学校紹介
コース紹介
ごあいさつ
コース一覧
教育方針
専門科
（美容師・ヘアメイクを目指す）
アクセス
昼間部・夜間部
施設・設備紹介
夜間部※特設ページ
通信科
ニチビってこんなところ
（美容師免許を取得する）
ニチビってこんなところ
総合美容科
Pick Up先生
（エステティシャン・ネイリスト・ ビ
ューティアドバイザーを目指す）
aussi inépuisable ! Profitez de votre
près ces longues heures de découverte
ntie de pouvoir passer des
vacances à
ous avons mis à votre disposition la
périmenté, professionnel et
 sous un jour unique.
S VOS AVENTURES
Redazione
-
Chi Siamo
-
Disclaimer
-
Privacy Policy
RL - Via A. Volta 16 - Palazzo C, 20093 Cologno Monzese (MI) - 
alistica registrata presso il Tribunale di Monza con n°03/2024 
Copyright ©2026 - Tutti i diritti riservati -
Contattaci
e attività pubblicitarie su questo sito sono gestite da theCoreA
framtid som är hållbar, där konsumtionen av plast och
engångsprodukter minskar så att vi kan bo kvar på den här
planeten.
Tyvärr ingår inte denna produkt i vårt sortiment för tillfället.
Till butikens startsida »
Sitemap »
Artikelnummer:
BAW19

================================

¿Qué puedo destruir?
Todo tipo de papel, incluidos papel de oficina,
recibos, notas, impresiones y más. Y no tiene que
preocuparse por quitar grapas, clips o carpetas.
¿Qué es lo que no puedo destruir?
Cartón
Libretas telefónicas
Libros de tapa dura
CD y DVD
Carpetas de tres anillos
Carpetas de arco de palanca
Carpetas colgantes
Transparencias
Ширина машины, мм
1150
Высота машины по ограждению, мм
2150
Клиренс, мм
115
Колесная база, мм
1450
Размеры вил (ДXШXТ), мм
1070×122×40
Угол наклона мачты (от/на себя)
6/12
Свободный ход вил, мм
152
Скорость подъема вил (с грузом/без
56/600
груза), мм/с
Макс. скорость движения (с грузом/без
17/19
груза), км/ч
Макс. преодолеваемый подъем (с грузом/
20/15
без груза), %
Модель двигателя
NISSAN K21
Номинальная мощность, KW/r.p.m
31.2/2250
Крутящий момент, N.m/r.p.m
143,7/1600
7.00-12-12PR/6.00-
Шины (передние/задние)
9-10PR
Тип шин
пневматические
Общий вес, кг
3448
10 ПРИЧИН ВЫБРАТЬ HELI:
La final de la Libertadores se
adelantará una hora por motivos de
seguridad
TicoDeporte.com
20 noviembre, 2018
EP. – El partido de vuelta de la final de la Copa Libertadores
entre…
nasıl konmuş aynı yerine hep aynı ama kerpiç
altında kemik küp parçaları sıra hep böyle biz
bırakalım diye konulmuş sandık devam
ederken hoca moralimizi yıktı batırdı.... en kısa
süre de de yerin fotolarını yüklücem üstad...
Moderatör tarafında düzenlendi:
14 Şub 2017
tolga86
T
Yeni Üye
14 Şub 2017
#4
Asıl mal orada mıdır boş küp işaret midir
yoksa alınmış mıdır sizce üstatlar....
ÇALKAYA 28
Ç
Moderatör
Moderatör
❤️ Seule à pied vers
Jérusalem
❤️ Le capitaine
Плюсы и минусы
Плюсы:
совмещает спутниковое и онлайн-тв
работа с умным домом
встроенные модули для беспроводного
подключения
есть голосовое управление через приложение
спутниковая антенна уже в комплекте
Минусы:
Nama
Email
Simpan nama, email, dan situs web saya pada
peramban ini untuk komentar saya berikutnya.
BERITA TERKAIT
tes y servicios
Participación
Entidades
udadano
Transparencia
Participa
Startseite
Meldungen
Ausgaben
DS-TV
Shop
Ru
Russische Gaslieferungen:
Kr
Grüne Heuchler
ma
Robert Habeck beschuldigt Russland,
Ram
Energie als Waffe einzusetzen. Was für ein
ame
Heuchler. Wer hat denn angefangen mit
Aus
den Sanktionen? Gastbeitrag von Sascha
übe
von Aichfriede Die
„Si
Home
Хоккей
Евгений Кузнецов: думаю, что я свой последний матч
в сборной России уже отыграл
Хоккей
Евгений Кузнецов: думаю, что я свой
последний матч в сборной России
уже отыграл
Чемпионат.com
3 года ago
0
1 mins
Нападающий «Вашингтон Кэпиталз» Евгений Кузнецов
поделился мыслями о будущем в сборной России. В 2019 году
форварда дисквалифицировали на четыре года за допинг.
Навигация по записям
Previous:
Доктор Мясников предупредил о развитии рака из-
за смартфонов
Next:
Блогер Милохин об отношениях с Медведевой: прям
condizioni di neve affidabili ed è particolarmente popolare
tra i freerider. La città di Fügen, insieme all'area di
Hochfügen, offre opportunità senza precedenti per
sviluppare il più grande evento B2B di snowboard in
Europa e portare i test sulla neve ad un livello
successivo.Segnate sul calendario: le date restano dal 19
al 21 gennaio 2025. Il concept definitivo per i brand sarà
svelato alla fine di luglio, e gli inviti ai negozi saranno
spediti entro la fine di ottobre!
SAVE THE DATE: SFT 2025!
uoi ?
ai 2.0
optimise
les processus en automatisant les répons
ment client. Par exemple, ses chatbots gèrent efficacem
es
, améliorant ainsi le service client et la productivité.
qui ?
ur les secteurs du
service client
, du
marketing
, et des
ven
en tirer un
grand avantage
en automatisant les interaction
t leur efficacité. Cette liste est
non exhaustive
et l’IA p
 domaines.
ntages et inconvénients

================================

• _The problem_: Select each line of the records that contains the string "final" and copy it out. Case counts.

• _Reply_:
La final de la Libertadores se
EP. – El partido de vuelta de la final de la Copa Libertadores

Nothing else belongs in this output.